三菱ケミカルHD  [4188] 東証1部 時価:781,9円

三菱ケミカルHD(4188)は傘下のグループ会社を連携させ、水素燃料電池車向けのガスソリューション事業を始める。日本ポリエチレンが開発した高密度ポリエチレン(HDPE)や接着樹脂、三菱レイヨンの炭素繊維を組み合わせた水素燃料用タンクを、大陽日酸(4091)が展開する移動式水素ステーションに搭載する。燃料タンクは国内外の車メーカーが開発している燃料電池車への採用も働きかけており、2015年7月から欧州の認証品の出荷を始める。三菱ケミカルでは今後需要が高まる見込みの燃料電池車分野で、タンクから水素供給までの事業を幅広く取り込んで行く方針である。
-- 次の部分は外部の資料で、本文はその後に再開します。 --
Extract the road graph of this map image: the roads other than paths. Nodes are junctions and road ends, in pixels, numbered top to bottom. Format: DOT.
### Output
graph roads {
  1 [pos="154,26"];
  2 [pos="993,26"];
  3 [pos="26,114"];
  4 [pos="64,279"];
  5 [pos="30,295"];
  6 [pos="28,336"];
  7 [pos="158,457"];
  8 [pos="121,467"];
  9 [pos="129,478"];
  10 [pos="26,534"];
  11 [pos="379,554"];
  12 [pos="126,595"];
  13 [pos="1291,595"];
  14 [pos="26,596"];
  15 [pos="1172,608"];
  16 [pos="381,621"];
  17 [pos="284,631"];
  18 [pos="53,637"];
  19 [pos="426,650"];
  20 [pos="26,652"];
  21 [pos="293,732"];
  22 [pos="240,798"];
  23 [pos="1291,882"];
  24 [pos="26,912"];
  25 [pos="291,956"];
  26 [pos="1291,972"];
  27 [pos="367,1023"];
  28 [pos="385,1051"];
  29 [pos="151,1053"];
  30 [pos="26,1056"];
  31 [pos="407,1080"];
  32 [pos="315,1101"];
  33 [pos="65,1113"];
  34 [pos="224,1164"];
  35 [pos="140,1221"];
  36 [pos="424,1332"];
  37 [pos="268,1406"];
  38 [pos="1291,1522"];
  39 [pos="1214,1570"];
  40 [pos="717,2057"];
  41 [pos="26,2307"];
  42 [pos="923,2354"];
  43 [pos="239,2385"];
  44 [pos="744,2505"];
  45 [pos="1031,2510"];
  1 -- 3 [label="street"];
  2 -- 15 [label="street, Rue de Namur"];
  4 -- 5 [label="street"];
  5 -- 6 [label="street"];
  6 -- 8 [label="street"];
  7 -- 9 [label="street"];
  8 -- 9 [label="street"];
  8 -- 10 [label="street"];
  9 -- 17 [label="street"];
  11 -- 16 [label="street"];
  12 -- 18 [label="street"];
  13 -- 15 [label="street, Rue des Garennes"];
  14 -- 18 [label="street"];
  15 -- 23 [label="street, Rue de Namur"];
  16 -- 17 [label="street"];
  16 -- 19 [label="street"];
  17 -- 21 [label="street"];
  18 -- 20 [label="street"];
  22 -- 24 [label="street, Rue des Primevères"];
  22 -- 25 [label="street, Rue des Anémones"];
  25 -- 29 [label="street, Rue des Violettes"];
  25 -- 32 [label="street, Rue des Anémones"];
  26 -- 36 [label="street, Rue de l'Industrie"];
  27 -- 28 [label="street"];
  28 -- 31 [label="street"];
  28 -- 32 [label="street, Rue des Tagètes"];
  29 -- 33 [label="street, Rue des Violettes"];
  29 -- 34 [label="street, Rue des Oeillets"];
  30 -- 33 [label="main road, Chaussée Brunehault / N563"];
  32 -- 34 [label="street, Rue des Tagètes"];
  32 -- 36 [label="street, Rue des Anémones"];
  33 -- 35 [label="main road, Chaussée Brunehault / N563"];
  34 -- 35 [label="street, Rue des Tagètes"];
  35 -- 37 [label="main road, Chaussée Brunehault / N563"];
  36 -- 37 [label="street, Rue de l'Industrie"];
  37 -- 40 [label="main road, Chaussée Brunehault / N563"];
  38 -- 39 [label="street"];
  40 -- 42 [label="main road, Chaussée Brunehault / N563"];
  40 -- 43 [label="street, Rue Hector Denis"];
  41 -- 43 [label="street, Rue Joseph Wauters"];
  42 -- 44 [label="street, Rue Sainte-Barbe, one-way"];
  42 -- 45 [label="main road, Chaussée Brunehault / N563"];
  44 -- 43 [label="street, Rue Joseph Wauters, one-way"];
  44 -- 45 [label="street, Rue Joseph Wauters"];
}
又,同社は傘下の三菱レイヨンと新菱が共同で炭素繊維リサイクルを事業化すると発表した。三菱レイヨンは、PAN系炭素繊維と石炭ピッチ系炭素繊維の両方の技術を持つ世界唯一の炭素繊維メーカーで、炭素繊維製品廃材リサイクルの技術開発を進めてきた。今後、リサイクル事業で実績のある新菱と共同で、炭素繊維リサイクルへ取り組む方針で、6月に三菱化学黒崎工場内に試験設備を新設、リサイクル技術の向上と事業化を検討するとしている。
既に業績は5月13日に決算を発表しており、15年3月期の連結経常利益は前の期比58.2%増の1630億円に伸び、16年3月期も前期比31.2%増の2140億円に拡大する見通しとなった。3期連続増収、増益になる。同時に、今期の年間配当は前期比1円増の14円に増配する方針とした。
 直近3ヵ月の実績である1-3月期の連結経常利益は前年同期比90.2%増の355億円に拡大し、売上営業利益率は前年同期の2.2%→4.2%に改善した。
株価は長期上昇波動を続けており、年初来高値を更新していますが、押し目を注目しておきたい。